Stored data entries
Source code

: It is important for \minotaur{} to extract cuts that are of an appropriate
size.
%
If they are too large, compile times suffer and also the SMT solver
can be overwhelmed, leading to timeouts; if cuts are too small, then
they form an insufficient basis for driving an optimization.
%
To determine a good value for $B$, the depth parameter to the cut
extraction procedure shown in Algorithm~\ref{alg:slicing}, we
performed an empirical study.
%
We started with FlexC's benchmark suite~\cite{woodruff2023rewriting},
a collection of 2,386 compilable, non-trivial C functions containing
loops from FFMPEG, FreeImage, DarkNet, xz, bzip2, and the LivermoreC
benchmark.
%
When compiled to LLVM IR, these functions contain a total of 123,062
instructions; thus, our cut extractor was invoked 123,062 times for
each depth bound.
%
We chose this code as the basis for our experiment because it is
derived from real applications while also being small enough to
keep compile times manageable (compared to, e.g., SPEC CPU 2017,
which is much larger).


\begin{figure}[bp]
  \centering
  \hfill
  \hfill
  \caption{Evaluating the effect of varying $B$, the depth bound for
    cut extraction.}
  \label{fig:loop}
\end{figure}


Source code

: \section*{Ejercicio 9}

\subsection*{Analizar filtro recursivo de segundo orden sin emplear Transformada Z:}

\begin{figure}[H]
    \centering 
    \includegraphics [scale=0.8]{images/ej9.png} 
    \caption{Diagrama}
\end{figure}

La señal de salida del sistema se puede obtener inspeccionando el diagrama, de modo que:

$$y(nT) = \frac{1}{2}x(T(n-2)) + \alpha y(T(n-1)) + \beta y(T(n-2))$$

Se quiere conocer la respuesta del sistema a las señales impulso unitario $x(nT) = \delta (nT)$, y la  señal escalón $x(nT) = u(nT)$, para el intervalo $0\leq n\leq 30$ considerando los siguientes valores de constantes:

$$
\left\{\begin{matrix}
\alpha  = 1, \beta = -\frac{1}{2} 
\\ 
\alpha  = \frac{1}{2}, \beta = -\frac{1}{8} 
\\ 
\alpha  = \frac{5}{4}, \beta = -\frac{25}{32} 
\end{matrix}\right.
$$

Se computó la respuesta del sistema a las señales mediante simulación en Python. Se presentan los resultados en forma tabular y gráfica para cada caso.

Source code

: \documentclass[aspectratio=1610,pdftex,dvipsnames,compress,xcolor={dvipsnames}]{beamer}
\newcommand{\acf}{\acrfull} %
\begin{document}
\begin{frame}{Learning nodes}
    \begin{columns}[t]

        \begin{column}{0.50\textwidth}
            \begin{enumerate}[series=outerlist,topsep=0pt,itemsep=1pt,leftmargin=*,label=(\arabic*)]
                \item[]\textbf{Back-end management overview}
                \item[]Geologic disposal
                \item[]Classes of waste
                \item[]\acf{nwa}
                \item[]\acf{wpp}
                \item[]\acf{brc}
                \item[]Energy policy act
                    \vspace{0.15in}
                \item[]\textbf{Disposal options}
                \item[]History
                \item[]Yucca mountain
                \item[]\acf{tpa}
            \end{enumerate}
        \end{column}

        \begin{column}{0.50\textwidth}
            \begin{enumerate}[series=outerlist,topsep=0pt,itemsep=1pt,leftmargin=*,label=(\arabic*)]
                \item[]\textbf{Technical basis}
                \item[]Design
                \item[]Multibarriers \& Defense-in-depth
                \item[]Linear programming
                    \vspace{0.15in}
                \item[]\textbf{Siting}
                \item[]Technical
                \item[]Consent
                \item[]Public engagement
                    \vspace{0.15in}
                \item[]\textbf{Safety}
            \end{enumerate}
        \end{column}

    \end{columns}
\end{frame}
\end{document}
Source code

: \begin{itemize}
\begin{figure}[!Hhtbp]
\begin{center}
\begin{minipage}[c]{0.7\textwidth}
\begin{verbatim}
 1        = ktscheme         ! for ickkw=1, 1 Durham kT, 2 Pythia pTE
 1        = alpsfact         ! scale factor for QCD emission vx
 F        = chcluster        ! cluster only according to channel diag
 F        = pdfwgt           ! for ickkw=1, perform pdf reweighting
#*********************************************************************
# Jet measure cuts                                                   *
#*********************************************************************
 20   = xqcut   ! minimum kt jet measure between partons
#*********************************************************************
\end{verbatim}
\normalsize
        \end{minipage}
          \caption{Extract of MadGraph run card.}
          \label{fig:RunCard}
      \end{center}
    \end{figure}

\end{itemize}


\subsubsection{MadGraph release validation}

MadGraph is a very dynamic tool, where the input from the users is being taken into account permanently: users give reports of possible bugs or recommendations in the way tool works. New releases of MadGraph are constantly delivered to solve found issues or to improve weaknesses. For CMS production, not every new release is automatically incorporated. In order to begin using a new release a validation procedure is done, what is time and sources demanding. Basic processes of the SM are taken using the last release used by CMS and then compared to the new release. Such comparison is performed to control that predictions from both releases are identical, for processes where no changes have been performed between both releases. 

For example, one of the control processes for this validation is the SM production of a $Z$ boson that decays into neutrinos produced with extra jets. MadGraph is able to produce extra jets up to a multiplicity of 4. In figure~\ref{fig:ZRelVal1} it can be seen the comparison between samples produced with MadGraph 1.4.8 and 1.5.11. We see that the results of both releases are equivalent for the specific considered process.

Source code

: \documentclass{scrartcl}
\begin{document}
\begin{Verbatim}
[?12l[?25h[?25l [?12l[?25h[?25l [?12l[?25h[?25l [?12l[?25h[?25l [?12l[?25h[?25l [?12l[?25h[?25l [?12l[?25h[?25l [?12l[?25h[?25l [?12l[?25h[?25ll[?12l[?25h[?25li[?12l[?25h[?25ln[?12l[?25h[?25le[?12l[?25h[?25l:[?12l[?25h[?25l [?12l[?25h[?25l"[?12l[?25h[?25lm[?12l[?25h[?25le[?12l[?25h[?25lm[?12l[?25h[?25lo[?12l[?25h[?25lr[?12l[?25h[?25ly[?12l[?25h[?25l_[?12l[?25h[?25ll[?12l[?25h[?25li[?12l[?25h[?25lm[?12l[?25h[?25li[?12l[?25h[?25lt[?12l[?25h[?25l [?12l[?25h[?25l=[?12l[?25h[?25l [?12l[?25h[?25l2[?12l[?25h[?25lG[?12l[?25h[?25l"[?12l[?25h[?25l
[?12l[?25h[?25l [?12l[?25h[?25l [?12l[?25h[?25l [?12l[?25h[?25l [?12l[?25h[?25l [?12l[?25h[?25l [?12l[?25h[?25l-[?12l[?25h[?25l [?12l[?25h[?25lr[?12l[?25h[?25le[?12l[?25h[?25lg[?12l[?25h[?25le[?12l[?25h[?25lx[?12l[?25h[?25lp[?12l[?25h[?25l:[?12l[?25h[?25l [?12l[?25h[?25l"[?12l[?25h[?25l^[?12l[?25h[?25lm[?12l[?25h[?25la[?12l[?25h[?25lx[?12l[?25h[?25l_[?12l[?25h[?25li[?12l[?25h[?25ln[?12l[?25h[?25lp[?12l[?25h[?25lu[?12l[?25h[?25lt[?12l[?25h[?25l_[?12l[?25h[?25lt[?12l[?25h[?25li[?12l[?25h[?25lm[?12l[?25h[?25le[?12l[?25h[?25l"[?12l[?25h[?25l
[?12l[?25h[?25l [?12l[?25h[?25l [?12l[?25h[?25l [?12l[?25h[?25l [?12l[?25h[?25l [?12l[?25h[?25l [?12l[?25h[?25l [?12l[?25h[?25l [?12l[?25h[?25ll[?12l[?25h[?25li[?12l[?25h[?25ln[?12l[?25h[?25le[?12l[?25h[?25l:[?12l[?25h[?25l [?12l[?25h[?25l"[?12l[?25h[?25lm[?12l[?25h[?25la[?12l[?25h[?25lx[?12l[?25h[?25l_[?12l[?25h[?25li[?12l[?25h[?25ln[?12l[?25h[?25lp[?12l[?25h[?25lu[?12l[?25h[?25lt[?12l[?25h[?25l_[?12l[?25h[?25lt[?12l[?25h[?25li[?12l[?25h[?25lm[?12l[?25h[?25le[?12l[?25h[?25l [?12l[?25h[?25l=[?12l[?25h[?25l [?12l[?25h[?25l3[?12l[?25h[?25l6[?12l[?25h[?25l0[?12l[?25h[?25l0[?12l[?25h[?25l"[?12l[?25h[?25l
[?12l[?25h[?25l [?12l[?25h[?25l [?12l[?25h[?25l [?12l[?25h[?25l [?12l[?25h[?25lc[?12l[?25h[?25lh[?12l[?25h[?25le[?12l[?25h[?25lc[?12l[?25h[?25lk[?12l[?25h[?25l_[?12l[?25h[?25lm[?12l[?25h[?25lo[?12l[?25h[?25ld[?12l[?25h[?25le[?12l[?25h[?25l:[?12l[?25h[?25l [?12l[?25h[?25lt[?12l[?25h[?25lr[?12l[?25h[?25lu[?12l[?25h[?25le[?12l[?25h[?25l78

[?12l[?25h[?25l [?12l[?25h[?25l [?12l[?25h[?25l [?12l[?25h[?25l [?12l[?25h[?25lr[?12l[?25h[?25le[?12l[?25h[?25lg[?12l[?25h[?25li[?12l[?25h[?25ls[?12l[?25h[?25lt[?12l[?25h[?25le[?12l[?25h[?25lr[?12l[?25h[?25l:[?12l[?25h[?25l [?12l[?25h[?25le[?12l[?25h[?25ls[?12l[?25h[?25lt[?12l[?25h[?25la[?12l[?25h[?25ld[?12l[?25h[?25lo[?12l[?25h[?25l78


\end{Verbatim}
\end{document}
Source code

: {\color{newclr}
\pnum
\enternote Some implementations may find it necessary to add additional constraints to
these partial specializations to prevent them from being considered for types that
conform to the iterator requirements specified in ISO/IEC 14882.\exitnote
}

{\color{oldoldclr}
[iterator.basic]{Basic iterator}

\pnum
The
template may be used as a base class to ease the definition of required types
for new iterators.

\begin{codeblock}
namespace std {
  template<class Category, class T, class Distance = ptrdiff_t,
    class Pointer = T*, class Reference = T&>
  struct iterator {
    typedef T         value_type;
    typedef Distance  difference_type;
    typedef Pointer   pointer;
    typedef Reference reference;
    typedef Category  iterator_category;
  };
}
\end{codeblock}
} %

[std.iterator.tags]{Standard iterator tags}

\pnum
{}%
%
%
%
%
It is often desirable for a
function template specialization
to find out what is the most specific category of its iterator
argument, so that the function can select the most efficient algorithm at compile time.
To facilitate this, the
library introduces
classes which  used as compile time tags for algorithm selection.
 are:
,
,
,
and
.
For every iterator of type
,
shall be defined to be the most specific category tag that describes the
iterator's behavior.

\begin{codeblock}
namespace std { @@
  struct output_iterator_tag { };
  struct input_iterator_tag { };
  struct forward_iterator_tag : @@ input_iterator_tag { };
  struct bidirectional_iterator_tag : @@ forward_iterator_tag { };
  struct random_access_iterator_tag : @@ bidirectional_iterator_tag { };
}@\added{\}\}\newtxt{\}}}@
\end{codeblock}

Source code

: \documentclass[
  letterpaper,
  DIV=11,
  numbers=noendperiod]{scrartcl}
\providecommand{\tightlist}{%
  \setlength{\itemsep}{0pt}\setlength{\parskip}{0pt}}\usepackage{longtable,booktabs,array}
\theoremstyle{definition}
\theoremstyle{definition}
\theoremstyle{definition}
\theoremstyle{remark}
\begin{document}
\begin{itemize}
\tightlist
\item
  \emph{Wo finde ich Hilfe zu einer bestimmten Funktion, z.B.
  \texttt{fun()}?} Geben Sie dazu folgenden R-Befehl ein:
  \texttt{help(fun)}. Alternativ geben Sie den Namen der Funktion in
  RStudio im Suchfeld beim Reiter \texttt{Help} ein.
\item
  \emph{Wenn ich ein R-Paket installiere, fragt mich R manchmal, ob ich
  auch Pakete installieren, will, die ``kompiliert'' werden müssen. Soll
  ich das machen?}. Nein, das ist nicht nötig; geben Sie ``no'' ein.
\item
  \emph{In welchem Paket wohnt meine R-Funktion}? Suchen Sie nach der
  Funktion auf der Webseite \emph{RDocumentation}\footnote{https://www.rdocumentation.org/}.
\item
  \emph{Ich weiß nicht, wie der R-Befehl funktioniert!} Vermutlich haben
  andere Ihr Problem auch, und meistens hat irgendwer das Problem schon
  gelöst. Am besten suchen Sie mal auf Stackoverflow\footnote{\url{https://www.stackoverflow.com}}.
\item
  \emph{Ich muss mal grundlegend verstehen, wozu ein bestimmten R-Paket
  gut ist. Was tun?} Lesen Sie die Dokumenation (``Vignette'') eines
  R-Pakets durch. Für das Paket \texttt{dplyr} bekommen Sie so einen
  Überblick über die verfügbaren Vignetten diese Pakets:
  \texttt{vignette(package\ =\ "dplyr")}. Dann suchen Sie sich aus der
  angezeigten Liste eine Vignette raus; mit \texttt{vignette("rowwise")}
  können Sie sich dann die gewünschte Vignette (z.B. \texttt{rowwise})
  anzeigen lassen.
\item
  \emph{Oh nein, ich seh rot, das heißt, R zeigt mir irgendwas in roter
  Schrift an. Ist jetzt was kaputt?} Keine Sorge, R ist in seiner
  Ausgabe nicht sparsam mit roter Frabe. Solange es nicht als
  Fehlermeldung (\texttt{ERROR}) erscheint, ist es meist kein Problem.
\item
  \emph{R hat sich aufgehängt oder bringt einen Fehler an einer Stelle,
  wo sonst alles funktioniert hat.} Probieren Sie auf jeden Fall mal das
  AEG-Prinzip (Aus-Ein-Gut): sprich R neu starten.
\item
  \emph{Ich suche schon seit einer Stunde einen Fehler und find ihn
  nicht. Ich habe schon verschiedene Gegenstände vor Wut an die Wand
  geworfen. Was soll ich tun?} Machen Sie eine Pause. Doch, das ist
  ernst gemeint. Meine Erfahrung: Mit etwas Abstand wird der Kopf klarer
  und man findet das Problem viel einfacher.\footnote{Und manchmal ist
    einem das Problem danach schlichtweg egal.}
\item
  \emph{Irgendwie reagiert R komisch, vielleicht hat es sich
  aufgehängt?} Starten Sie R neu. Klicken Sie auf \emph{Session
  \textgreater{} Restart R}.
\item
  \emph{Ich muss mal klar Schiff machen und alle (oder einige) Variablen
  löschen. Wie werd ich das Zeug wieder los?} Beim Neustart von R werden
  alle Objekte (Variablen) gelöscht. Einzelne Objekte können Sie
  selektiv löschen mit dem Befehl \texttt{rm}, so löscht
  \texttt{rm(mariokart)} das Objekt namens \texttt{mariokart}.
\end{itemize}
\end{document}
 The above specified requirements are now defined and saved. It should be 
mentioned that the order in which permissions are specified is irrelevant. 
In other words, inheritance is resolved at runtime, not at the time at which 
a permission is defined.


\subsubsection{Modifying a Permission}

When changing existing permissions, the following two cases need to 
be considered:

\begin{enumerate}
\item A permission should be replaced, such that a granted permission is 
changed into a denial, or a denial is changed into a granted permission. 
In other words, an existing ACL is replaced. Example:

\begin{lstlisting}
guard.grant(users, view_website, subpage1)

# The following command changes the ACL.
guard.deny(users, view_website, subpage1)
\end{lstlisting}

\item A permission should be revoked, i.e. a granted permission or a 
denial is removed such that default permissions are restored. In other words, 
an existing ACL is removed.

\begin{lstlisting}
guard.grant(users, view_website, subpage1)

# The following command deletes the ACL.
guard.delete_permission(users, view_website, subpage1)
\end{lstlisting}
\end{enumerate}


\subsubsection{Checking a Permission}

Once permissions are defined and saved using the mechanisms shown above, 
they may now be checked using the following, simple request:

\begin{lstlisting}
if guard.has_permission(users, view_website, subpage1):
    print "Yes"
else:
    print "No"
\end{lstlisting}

Job item: Look through the entries and find each line that has the string "texttt". Copy those lines.

Output for this exercise:
  \texttt{fun()}?} Geben Sie dazu folgenden R-Befehl ein:
  \texttt{help(fun)}. Alternativ geben Sie den Namen der Funktion in
  RStudio im Suchfeld beim Reiter \texttt{Help} ein.
  R-Pakets durch. Für das Paket \texttt{dplyr} bekommen Sie so einen
  \texttt{vignette(package\ =\ "dplyr")}. Dann suchen Sie sich aus der
  angezeigten Liste eine Vignette raus; mit \texttt{vignette("rowwise")}
  können Sie sich dann die gewünschte Vignette (z.B. \texttt{rowwise})
  Fehlermeldung (\texttt{ERROR}) erscheint, ist es meist kein Problem.
  selektiv löschen mit dem Befehl \texttt{rm}, so löscht
  \texttt{rm(mariokart)} das Objekt namens \texttt{mariokart}.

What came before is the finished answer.